L’ÉDITORIAL DE MACO
La vérité comme exigence intérieure : un luxe devenu subversion !
Handi kadi weti ! Il est des situations où l’intelligence rusée croise la route d’une conscience droite, et la tension entre les deux dévoile le véritable drame de notre époque : nul n’ose plus emprunter le chemin exigeant de la droiture sans passer pour un naïf, un anachronisme ambulant.
Pourtant, la condition d’un vivre-ensemble harmonieux ne relève pas d’une utopie chimérique. Elle repose sur une donnée élémentaire que chacun pressent, même confusément, au fond de lui : accomplir avec rigueur et loyauté la tâche qui nous incombe. Non parce que l’on est surveillé, ni dans l’espoir de flatter un ego décoré d’honneurs, mais parce qu’il s’agit de répondre justement à une mission pour laquelle on est reconnu — et rémunéré — que l’on relève du service public ou du secteur privé.
Mais la pente est glissante, et nous y avons glissé avec entrain. L’esprit de la combine a désormais colonisé tous les étages de la société : on ne vole plus seulement l’État, devenu vache sacrée pour prédateurs publics ; on s’attaque aussi sans vergogne aux entreprises privées, ces structures souvent fragiles, qui ploient déjà sous le poids des charges fiscales, administratives et logistiques. Comment espérer une économie florissante si même ceux qui paient leurs impôts doivent encore se battre contre des clients qui viennent siphonner, frauder, ou se dérober aux engagements contractuels ?
Il ne s’agit plus de servir, mais de se servir.
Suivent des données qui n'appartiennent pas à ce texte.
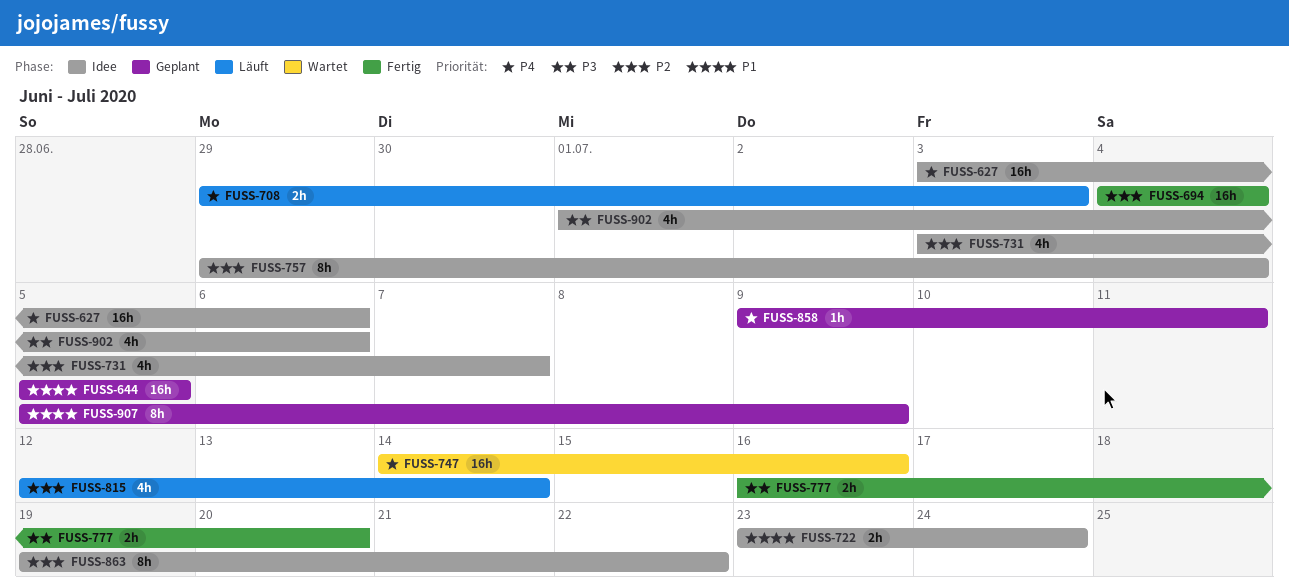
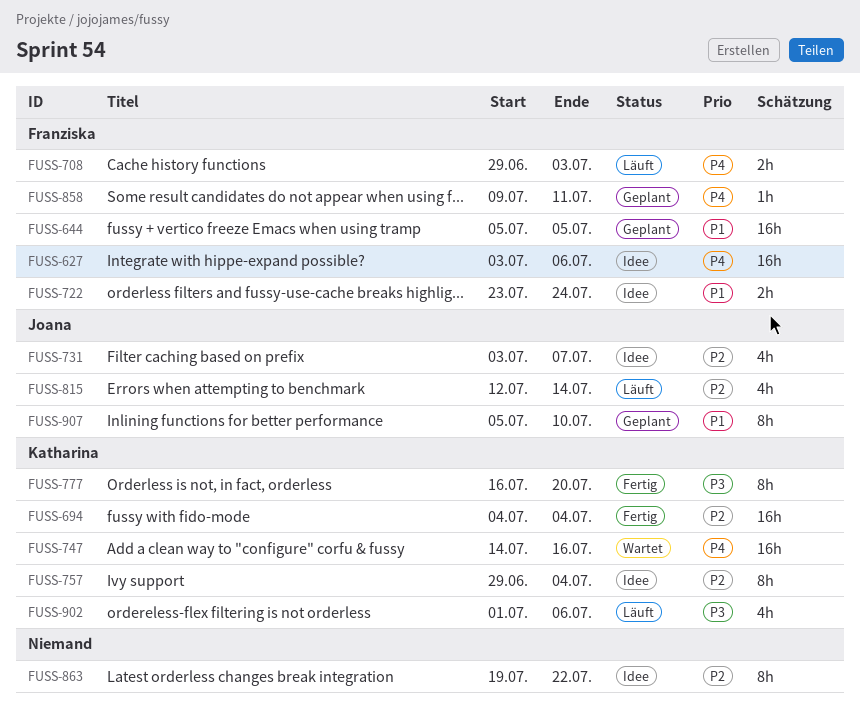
FUSS-777, estimate: 2h -> 8h
FUSS-902, status: Idee -> Läuft
FUSS-907, due: Jul 9 -> Jul 10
Et dans cette confusion érigée en système, celui qui refuse les circuits parallèles, les pots-de-vin, les faveurs entachées de compromission, est vite regardé comme un benêt ou un empêcheur de tourner en rond.
Nous avons pris l’habitude d’approcher la sortie du labyrinthe en traînant nos ruses et nos duplicités, croyant pouvoir retrouver le ciel avec une boussole faussée par la malhonnêteté. Mais tant que chacun vient à la table commune avec des intentions opaques, il n’y a rien à espérer. La reconstruction ne surgira jamais de l’addition de petits mensonges privés.
La voie du redressement ne serpente pas dans l’ombre. Elle est droite, exigeante, frontale : elle commence par un travail intérieur, une réconciliation avec soi-même et, surtout, par l’acceptation du vrai — aussi tranchant, brutal ou dérangeant soit-il.
C’est pour avoir constamment repoussé cette exigence de vérité que nous nous sommes enlisés dans cette incohérence collective. Et c’est en croyant pouvoir nous en extraire par des ruses supplémentaires que nous accélérons notre propre affaissement.
La vérité n’est pas un supplément d’âme pour idéalistes. Elle est le seul sol ferme sur lequel il reste possible de bâtir.